McMahon then returned to Philadelphia to complete a postdoctoral fellowship in the newly formed Department of Metallurgy and Materials Science (now the Department of Materials Science and Engineering) in Penn Engineering. A year later, he joined the faculty of that department, where he remained throughout his career, serving as Chair from 1987 until 1992.
McMahon was one of the world’s leading authorities on steel fracture, contributing directly to saving lives on bridges and in buildings, as well as on ships. McMahon was elected to the National Academy of Engineering (NAE) in 1980. He was a pioneering educator who authored two textbooks aimed at introducing principles of materials science to undergraduates by examining the properties of familiar technology, mainly the structural components of the bicycle. He was an early adopter of interactive digital media, and his work as an educator was recognized by Penn Engineering’s S. Reid Warren, Jr. Award in 1992 and the University’s Lindback Award for Distinguished Teaching in 2001.
Alan Myers, Professor Emeritus in Chemical and Biomolecular Engineering, died on September 12, 2022, at the age of 89.
Myers earned a bachelor’s in Chemical Engineering from the University of Cincinnati in 1960 (which awarded him a Distinguished Alumnus Award in 1977), and a Ph.D. from the University of California, Berkeley in 1964. After graduating, he joined the Penn Engineering faculty as an Associate Professor in the then-named Chemical Engineering department, where he remained throughout his career. In 1972, he was promoted to full professor.

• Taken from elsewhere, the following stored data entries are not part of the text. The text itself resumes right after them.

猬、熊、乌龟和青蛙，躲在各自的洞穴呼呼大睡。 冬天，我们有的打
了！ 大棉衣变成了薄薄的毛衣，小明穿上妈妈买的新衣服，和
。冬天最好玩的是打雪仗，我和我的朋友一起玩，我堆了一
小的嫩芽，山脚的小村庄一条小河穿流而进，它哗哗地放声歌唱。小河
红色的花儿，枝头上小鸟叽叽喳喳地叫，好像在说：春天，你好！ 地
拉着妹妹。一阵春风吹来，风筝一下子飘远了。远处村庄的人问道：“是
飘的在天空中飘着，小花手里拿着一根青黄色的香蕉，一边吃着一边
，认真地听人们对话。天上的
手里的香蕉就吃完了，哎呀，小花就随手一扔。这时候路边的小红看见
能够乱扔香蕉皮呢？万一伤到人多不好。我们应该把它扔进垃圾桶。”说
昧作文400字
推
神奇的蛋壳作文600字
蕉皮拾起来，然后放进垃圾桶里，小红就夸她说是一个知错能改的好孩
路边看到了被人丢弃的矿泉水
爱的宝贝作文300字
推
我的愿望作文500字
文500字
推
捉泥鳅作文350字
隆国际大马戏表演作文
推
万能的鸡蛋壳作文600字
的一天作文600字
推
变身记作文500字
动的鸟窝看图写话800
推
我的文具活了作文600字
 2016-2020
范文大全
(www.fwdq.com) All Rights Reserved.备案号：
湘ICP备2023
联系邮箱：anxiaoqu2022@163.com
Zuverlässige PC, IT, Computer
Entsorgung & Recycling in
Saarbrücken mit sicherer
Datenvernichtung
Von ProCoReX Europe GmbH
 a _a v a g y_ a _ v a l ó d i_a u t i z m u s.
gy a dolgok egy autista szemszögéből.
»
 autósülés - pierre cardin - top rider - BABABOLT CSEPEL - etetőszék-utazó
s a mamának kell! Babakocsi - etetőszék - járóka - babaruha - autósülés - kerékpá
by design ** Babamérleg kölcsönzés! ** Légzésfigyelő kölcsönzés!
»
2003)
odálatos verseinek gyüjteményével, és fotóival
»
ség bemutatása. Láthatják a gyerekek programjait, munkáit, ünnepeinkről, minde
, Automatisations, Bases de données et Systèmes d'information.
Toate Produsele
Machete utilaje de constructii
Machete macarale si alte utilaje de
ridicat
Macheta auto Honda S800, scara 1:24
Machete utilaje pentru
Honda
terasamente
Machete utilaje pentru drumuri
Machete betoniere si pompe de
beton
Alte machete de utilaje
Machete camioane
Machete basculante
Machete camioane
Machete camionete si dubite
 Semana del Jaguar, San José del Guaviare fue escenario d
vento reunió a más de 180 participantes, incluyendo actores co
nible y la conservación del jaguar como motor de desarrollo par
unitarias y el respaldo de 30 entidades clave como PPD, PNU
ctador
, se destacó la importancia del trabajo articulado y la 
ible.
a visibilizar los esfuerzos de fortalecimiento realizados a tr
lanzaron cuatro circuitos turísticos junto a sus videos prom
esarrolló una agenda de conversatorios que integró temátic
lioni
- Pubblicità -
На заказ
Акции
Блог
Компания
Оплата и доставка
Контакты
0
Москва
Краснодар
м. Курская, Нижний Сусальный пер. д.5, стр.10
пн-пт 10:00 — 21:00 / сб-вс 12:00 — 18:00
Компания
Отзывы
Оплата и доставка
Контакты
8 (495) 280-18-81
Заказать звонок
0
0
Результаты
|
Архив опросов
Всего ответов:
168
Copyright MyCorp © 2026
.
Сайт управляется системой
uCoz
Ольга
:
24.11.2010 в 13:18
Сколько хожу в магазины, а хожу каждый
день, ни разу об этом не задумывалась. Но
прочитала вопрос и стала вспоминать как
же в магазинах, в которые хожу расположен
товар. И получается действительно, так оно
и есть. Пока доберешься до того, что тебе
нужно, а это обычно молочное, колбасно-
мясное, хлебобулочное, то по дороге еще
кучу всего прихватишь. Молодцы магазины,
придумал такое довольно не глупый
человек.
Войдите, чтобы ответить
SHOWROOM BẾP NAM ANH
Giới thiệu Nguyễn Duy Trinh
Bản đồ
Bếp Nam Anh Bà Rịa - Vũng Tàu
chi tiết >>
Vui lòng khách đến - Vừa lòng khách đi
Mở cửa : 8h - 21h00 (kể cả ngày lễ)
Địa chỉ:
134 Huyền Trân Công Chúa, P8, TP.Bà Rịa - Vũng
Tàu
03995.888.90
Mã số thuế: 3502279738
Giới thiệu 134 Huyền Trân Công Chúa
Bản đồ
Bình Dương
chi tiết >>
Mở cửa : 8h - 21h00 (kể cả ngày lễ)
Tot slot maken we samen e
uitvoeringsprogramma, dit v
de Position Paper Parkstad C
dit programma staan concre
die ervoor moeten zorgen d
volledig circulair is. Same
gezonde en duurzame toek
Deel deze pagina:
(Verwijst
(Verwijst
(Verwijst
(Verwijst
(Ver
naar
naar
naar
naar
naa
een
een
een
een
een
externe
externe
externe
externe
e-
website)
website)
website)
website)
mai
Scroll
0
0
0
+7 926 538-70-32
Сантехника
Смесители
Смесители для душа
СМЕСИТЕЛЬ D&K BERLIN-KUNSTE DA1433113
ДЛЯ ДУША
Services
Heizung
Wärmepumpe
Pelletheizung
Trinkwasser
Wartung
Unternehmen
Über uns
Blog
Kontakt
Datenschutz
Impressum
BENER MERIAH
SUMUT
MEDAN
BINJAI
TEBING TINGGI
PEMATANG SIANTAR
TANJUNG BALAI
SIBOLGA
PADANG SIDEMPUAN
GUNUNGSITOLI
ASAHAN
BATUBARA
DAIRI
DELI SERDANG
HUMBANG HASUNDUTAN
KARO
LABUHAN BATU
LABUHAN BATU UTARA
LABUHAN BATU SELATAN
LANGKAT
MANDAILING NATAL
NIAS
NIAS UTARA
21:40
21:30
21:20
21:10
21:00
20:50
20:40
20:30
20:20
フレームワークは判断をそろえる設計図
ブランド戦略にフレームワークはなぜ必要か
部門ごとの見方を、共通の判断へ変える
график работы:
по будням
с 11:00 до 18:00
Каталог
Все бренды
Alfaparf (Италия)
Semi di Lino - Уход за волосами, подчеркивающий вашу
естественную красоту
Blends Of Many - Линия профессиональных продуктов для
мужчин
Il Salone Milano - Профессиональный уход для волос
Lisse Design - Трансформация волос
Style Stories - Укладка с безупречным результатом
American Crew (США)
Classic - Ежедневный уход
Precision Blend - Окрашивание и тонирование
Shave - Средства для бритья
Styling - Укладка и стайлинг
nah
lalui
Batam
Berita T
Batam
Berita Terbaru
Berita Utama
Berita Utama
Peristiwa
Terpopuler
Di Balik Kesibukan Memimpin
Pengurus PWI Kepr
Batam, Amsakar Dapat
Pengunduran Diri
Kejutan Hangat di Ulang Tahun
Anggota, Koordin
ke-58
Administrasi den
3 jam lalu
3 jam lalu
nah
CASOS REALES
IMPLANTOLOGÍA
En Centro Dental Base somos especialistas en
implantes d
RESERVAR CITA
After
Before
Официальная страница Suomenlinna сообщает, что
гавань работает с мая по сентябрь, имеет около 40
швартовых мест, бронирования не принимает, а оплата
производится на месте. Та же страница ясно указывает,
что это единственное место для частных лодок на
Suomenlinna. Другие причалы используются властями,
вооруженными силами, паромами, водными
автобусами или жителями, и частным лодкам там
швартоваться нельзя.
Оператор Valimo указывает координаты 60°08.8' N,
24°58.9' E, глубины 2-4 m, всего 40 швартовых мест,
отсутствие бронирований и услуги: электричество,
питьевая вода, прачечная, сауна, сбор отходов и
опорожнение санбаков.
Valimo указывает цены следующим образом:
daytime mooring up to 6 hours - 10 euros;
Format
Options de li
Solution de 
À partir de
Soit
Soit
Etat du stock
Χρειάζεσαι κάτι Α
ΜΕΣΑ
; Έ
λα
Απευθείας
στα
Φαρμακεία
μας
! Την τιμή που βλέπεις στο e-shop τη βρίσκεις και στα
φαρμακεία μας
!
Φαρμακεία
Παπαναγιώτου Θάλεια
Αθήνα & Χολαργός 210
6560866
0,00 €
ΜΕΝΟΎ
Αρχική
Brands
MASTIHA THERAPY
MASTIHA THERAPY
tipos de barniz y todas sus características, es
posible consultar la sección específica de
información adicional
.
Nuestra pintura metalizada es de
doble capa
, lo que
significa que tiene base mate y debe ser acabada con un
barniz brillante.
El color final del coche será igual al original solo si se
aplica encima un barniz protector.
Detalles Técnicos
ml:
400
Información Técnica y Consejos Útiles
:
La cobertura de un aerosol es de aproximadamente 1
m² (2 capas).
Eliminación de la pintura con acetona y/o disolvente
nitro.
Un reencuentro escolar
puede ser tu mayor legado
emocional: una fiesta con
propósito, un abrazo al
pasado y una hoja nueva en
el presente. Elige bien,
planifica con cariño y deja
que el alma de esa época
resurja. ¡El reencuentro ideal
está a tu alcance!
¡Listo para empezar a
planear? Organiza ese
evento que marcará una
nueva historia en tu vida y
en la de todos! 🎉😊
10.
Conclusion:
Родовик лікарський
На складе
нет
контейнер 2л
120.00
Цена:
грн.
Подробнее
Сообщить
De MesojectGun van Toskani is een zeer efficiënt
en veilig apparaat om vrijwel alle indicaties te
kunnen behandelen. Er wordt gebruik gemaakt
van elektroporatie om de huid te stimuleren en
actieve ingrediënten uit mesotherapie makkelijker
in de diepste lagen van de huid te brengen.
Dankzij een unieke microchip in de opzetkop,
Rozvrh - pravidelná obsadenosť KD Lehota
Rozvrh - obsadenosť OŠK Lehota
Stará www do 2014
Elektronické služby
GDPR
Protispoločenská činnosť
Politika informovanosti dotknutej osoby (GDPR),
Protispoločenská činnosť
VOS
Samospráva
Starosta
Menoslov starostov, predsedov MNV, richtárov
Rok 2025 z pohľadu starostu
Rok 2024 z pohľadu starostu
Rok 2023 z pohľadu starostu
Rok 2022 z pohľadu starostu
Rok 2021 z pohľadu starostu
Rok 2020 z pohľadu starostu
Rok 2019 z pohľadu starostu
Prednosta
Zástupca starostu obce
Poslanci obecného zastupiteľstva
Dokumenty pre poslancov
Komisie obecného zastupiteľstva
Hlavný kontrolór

At Penn, Myers was named Chair of the Department of Chemical and Biochemical Engineering, now Chemical and Biomolecular Engineering, in 1977. In 1983, he received Penn Engineering’s S. Reid Warren, Jr. Award in recognition of his work as an educator and mentor.
Myers conducted prestigious research on the thermodynamics of surfaces, the interactions of unlike molecules absorbed in a solid surface, gas storage by adsorption in micropores, and adsorptive separation of mixtures. He co-wrote three books and received the 1997 Institute Award for Excellence in Industrial Gases Technology from the American Institute of Chemical Engineers (AIChE). Myers co-founded the International Adsorption Society in 1983, a nonprofit professional association dedicated to serving people, firms and organizations who seek to advance the art, science and technology of adsorption and related subjects.
Jay Zemel, Professor Emeritus in Electrical and Systems Engineering, passed away on July 20, 2023, at the age of 95.
Zemel earned bachelor’s, master’s and Ph.D. degrees in Physics from Syracuse University in 1949, 1953 and 1956, respectively. While working toward his Ph.D., he took a part-time research position in the Naval Ordnance Laboratory in Silver Spring, Maryland, and after its completion he rose to become a supervisory research physicist and head of the Surface and Film Group. In 1966, Zemel joined the Penn Engineering faculty in the then-named Moore School of Electrical Engineering as the RCA Professor of Solid State Electronics. In 1994, he was named the H. Nedwill Ramsey Professor of Sensor Technologies, which he held for two years until his retirement, when he earned emeritus status.
Zemel’s career at Penn spanned nearly 60 years and was dedicated to work in sensors, sensor systems and thin films. In 1969, Zemel was selected to direct the new Solid State Electronics Lab at The Moore School, later reorganized into the Center for Sensor Technologies. He served as Chair of Electrical Engineering (now Electrical and Systems Engineering) from 1972 to 1977.
Zemel was a fellow of IEEE, held 26 patents, authored more than 120 peer-reviewed journal articles and book chapters, and served as the editor-in-chief of the journal Thin Solid Films. Over his long career, he mentored a great number of students, particularly undergraduate students during their Senior Design projects, something he continued to prioritize long after becoming an emeritus professor.